Poland says Belarus makes huge profits from migration crisis on border
A senior Polish security official has accused the Belarusian government of earning millions of dollars from sending hundreds of migrants into Poland.
Poland has been struggling to stem the flow of Middle Eastern and African migrants crossing into Poland from Belarus. The Polish government says the migrants have been invited to Belarus by Alexander Lukashenko, the country's president, allegedly under the promise they will be able to live in the EU.
Around 682 people tried to illegally enter Poland by crossing the Polish-Belarusian border on Thursday alone, Polish Border Guard officers reported.
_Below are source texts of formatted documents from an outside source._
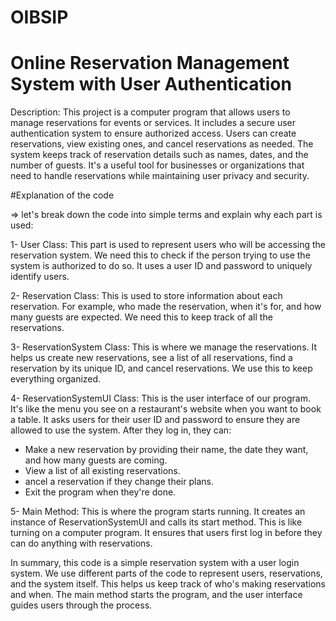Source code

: # OIBSIP

# Online Reservation Management System with User Authentication

Description: This project is a computer program that allows users to manage reservations for events or services. It includes a secure user authentication system to ensure authorized access. Users can create reservations, view existing ones, and cancel reservations as needed. The system keeps track of reservation details such as names, dates, and the number of guests. It's a useful tool for businesses or organizations that need to handle reservations while maintaining user privacy and security.

#Explanation of the code 


=> let's break down the code into simple terms and explain why each part is used:

1- User Class: This part is used to represent users who will be accessing the reservation system. We need this to check if the person trying to use the system is authorized to do so. It uses a user ID and password to uniquely identify users.


2- Reservation Class: This is used to store information about each reservation. For example, who made the reservation, when it's for, and how many guests are expected. We need this to keep track of all the reservations.


3- ReservationSystem Class: This is where we manage the reservations. It helps us create new reservations, see a list of all reservations, find a reservation by its unique ID, and cancel reservations. We use this to keep everything organized.

4- ReservationSystemUI Class: This is the user interface of our program. It's like the menu you see on a restaurant's website when you want to book a table. It asks users for their user ID and password to ensure they are allowed to use the system. After they log in, they can:

* Make a new reservation by providing their name, the date they want, and how many guests are coming.
* View a list of all existing reservations.
* ancel a reservation if they change their plans.
* Exit the program when they're done.


5- Main Method: This is where the program starts running. It creates an instance of ReservationSystemUI and calls its start method. This is like turning on a computer program. It ensures that users first log in before they can do anything with reservations.


In summary, this code is a simple reservation system with a user login system. We use different parts of the code to represent users, reservations, and the system itself. This helps us keep track of who's making reservations and when. The main method starts the program, and the user interface guides users through the process.
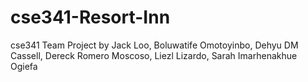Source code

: # cse341-Resort-Inn
cse341 Team Project by Jack Loo, Boluwatife Omotoyinbo, Dehyu DM Cassell, Dereck Romero Moscoso, Liezl Lizardo, Sarah Imarhenakhue Ogiefa
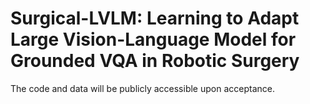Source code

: # Surgical-LVLM: Learning to Adapt Large Vision-Language Model for Grounded VQA in Robotic Surgery

The code and data will be publicly accessible upon acceptance.
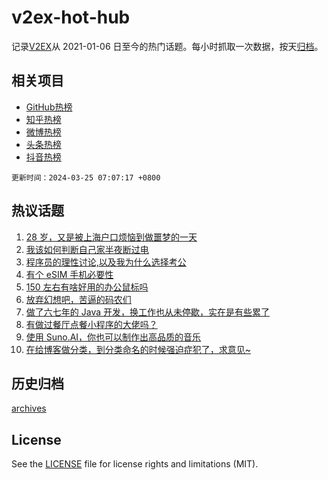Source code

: # v2ex-hot-hub

 记录[V2EX](https://www.v2ex.com/)从 2021-01-06 日至今的热门话题。每小时抓取一次数据，按天[归档](archives)。
 
 ## 相关项目

- [GitHub热榜](https://github.com/lonnyzhang423/github-hot-hub)
- [知乎热榜](https://github.com/lonnyzhang423/zhihu-hot-hub)
- [微博热榜](https://github.com/lonnyzhang423/weibo-hot-hub)
- [头条热榜](https://github.com/lonnyzhang423/toutiao-hot-hub)
- [抖音热榜](https://github.com/lonnyzhang423/douyin-hot-hub)


 `更新时间：2024-03-25 07:07:17 +0800`

## 热议话题

1. [28 岁，又是被上海户口烦恼到做噩梦的一天](https://www.v2ex.com/t/1026490)
1. [我该如何判断自己家半夜断过电](https://www.v2ex.com/t/1026489)
1. [程序员的理性讨论,以及我为什么选择考公](https://www.v2ex.com/t/1026475)
1. [有个 eSIM 手机必要性](https://www.v2ex.com/t/1026440)
1. [150 左右有啥好用的办公鼠标吗](https://www.v2ex.com/t/1026441)
1. [放弃幻想吧，苦逼的码农们](https://www.v2ex.com/t/1026580)
1. [做了六七年的 Java 开发，换工作也从未停歇，实在是有些累了](https://www.v2ex.com/t/1026492)
1. [有做过餐厅点餐小程序的大佬吗？](https://www.v2ex.com/t/1026469)
1. [使用 Suno.AI，你也可以制作出高品质的音乐](https://www.v2ex.com/t/1026471)
1. [在给博客做分类，到分类命名的时候强迫症犯了，求意见~](https://www.v2ex.com/t/1026477)

## 历史归档

[archives](archives)

## License

See the [LICENSE](LICENSE) file for license rights and limitations (MIT).
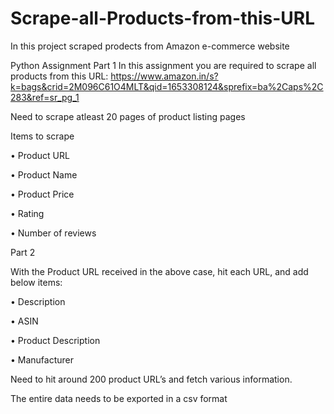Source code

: # Scrape-all-Products-from-this-URL
In this project scraped prodects from Amazon e-commerce website

Python Assignment
Part 1
In this assignment you are required to scrape all products from this URL:
https://www.amazon.in/s?k=bags&crid=2M096C61O4MLT&qid=1653308124&sprefix=ba%2Caps%2C283&ref=sr_pg_1

Need to scrape atleast 20 pages of product listing pages

Items to scrape

  • Product URL
  
  • Product Name
  
  • Product Price
  
  • Rating
  
  • Number of reviews
  
Part 2

With the Product URL received in the above case, hit each URL, and add below items:

  • Description
  
  • ASIN
  
  • Product Description
  
  • Manufacturer
  
Need to hit around 200 product URL’s and fetch various information.

The entire data needs to be exported in a csv format


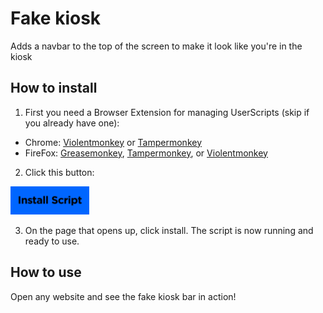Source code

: # Fake kiosk
Adds a navbar to the top of the screen to make it look like you're in the kiosk

## How to install
1. First you need a Browser Extension for managing UserScripts (skip if you already have one):  
* Chrome: [Violentmonkey](https://chrome.google.com/webstore/detail/violentmonkey/jinjaccalgkegednnccohejagnlnfdag)  or [Tampermonkey](https://chrome.google.com/webstore/detail/tampermonkey/dhdgffkkebhmkfjojejmpbldmpobfkfo)
* FireFox: [Greasemonkey](https://addons.mozilla.org/firefox/addon/greasemonkey/), [Tampermonkey](https://addons.mozilla.org/firefox/addon/tampermonkey/), or [Violentmonkey](https://addons.mozilla.org/firefox/addon/violentmonkey/)
2. Click this button:

[<img src="../resources/install-script.png" width=25%>](./script.user.js?raw=true)

3. On the page that opens up, click install. The script is now running and ready to use.
## How to use
Open any website and see the fake kiosk bar in action!

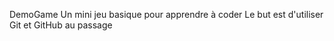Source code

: DemoGame
Un mini jeu basique pour apprendre à coder
Le but est d'utiliser Git et GitHub au passage

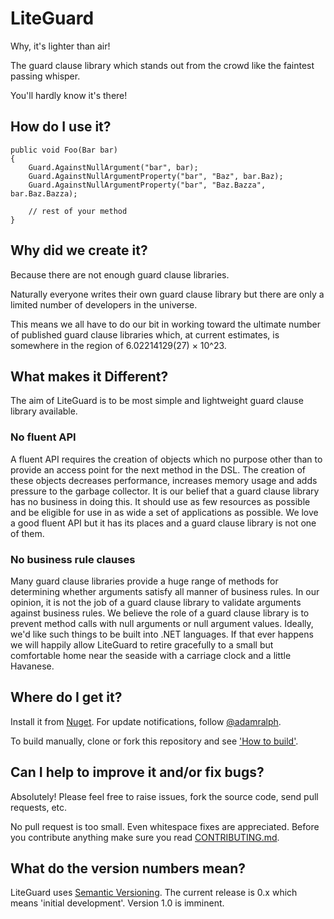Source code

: # LiteGuard

Why, it's lighter than air!

The guard clause library which stands out from the crowd like the faintest passing whisper.

You'll hardly know it's there!

## How do I use it?

    public void Foo(Bar bar)
    {
		Guard.AgainstNullArgument("bar", bar);
	    Guard.AgainstNullArgumentProperty("bar", "Baz", bar.Baz);
        Guard.AgainstNullArgumentProperty("bar", "Baz.Bazza", bar.Baz.Bazza);

        // rest of your method
    }

## Why did we create it?

Because there are not enough guard clause libraries.

Naturally everyone writes their own guard clause library but there are only a limited number of developers in the universe.

This means we all have to do our bit in working toward the ultimate number of published guard clause libraries which, at current estimates, is somewhere in the region of 6.02214129(27) × 10^23.

## What makes it Different?

The aim of LiteGuard is to be most simple and lightweight guard clause library available.

### No fluent API

A fluent API requires the creation of objects which no purpose other than to provide an access point for the next method in the DSL. The creation of these objects decreases performance, increases memory usage and adds pressure to the garbage collector. It is our belief that a guard clause library has no business in doing this. It should use as few resources as possible and be eligible for use in as wide a set of applications as possible. We love a good fluent API but it has its places and a guard clause library is not one of them.

### No business rule clauses

Many guard clause libraries provide a huge range of methods for determining whether arguments satisfy all manner of business rules. In our opinion, it is not the job of a guard clause library to validate arguments against business rules. We believe the role of a guard clause library is to prevent method calls with null arguments or null argument values. Ideally, we'd like such things to be built into .NET languages. If that ever happens we will happily allow LiteGuard to retire gracefully to a small but comfortable home near the seaside with a carriage clock and a little Havanese.

## Where do I get it?

Install it from [Nuget](https://nuget.org/packages/LiteGuard/). For update notifications, follow [@adamralph](https://twitter.com/#!/adamralph).

To build manually, clone or fork this repository and see ['How to build'](https://github.com/liteguard/liteguard/blob/master/how_to_build.txt).

## Can I help to improve it and/or fix bugs? ##

Absolutely! Please feel free to raise issues, fork the source code, send pull requests, etc.

No pull request is too small. Even whitespace fixes are appreciated. Before you contribute anything make sure you read [CONTRIBUTING.md](https://github.com/liteguard/liteguard/blob/master/CONTRIBUTING.md).

## What do the version numbers mean? ##

LiteGuard uses [Semantic Versioning](http://semver.org/). The current release is 0.x which means 'initial development'. Version 1.0 is imminent.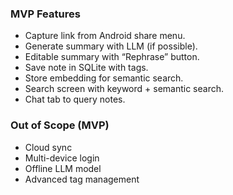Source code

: ### MVP Features
- Capture link from Android share menu.
- Generate summary with LLM (if possible).
- Editable summary with “Rephrase” button.
- Save note in SQLite with tags.
- Store embedding for semantic search.
- Search screen with keyword + semantic search.
- Chat tab to query notes.

### Out of Scope (MVP)
- Cloud sync
- Multi-device login
- Offline LLM model
- Advanced tag management

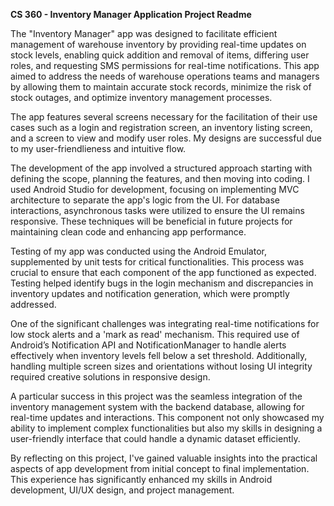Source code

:**CS 360 - Inventory Manager Application Project Readme**

The "Inventory Manager" app was designed to facilitate efficient management of warehouse inventory by providing real-time updates on stock levels, enabling quick addition and removal of items, differing user roles, and requesting SMS permissions for real-time notifications. This app aimed to address the needs of warehouse operations teams and managers by allowing them to maintain accurate stock records, minimize the risk of stock outages, and optimize inventory management processes.

The app features several screens necessary for the facilitation of their use cases such as a login and registration screen, an inventory listing screen, and a screen to view and modify user roles. My designs are successful due to my user-friendlieness and intuitive flow. 

The development of the app involved a structured approach starting with defining the scope, planning the features, and then moving into coding. I used Android Studio for development, focusing on implementing MVC architecture to separate the app's logic from the UI. For database interactions, asynchronous tasks were utilized to ensure the UI remains responsive. These techniques will be beneficial in future projects for maintaining clean code and enhancing app performance.

Testing of my app was conducted using the Android Emulator, supplemented by unit tests for critical functionalities. This process was crucial to ensure that each component of the app functioned as expected. Testing helped identify bugs in the login mechanism and discrepancies in inventory updates and notification generation, which were promptly addressed.

One of the significant challenges was integrating real-time notifications for low stock alerts and a 'mark as read' mechanism. This required use of Android’s Notification API and NotificationManager to handle alerts effectively when inventory levels fell below a set threshold. Additionally, handling multiple screen sizes and orientations without losing UI integrity required creative solutions in responsive design.

A particular success in this project was the seamless integration of the inventory management system with the backend database, allowing for real-time updates and interactions. This component not only showcased my ability to implement complex functionalities but also my skills in designing a user-friendly interface that could handle a dynamic dataset efficiently.

By reflecting on this project, I've gained valuable insights into the practical aspects of app development from initial concept to final implementation. This experience has significantly enhanced my skills in Android development, UI/UX design, and project management.
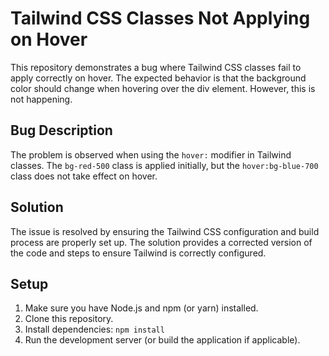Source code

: # Tailwind CSS Classes Not Applying on Hover
This repository demonstrates a bug where Tailwind CSS classes fail to apply correctly on hover. The expected behavior is that the background color should change when hovering over the div element. However, this is not happening.

## Bug Description
The problem is observed when using the `hover:` modifier in Tailwind classes. The `bg-red-500` class is applied initially, but the `hover:bg-blue-700` class does not take effect on hover.

## Solution
The issue is resolved by ensuring the Tailwind CSS configuration and build process are properly set up. The solution provides a corrected version of the code and steps to ensure Tailwind is correctly configured.

## Setup

1. Make sure you have Node.js and npm (or yarn) installed.
2. Clone this repository.
3. Install dependencies: `npm install`
4. Run the development server (or build the application if applicable).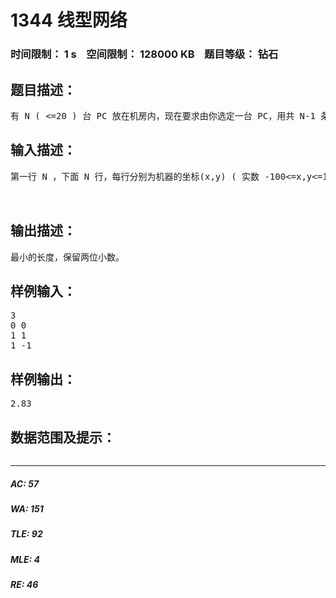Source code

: # 1344 线型网络   
### 时间限制： 1 s&nbsp;&nbsp;&nbsp;&nbsp;空间限制： 128000 KB&nbsp;&nbsp;&nbsp;&nbsp;题目等级： 钻石  
## 题目描述：  

<pre>
有 N ( <=20 ) 台 PC 放在机房内，现在要求由你选定一台 PC，用共 N-1 条网线从这台机器开始一台接一台地依次连接他们，最后接到哪个以及连接的顺序也是由你选定的，为了节省材料，网线都拉直。求最少需要一次性购买多长的网线。（说白了，就是找出 N 的一个排列 P1 P2 P3 ..PN 然后 P1 -> P2 -> P3 -> ... -> PN 找出 |P1P2|+|P2P3|+...+|PN-1PN| 长度的最小值)
</pre>
  
  
## 输入描述：  

<pre>
第一行 N ，下面 N 行，每行分别为机器的坐标(x,y) ( 实数 -100<=x,y<=100 )  
  

</pre>
  
  
## 输出描述：  

<pre>
最小的长度，保留两位小数。
</pre>
  
  
## 样例输入：  

<pre>
3  
0 0  
1 1  
1 -1
</pre>
  
  
## 样例输出：  

<pre>
2.83
</pre>
  
  
## 数据范围及提示：  

<pre>
</pre>
  
  
***  

##### AC: 57  
##### WA: 151  
##### TLE: 92  
##### MLE: 4  
##### RE: 46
Stanislaw Zaryn, the spokesman for the special services coordinator, said that the migration route generated huge profits to Belarusian state institutions, among others.
According to Zaryn, migrants pay, depending on the route, from USD 2,000 to 14,000 per person for help in crossing the border illegally. "These revenues... should be treated as revenues for Alexander Lukashenko's regime," he said.
Zaryn said that the revenues should be estimated at tens of millions of dollars that "went to various entities that take part in this migration route, but most of it went to the Belarusian state, because these institutions control and organise the whole process of people smuggling," he added.
Zaryn also said that, based on the collected data, the security services are able to identify several institutions that derive profits from the illegal migration route, including the airport in Minsk and the Belarusian airlines Belavia, whose flights were banned on the territory of the European Union, and is on the verge of bankruptcy thus looking for new ways to improve its financial situation.
Zaryn added that Lukashenko's administration also supervises Centrkurort travel agency "...a company that issues invitations to migrants that are necessary to initiate a migration route and a flight to Belarus," he said.
Other institutions that profit from the migration practice, according to Zaryn, are law enforcement agencies, including the State Border Committee of the Republic of Belarus, which "takes direct part in transporting migrants to the border area," and the State Security Committee of the Republic of Belarus (Belarusian KGB).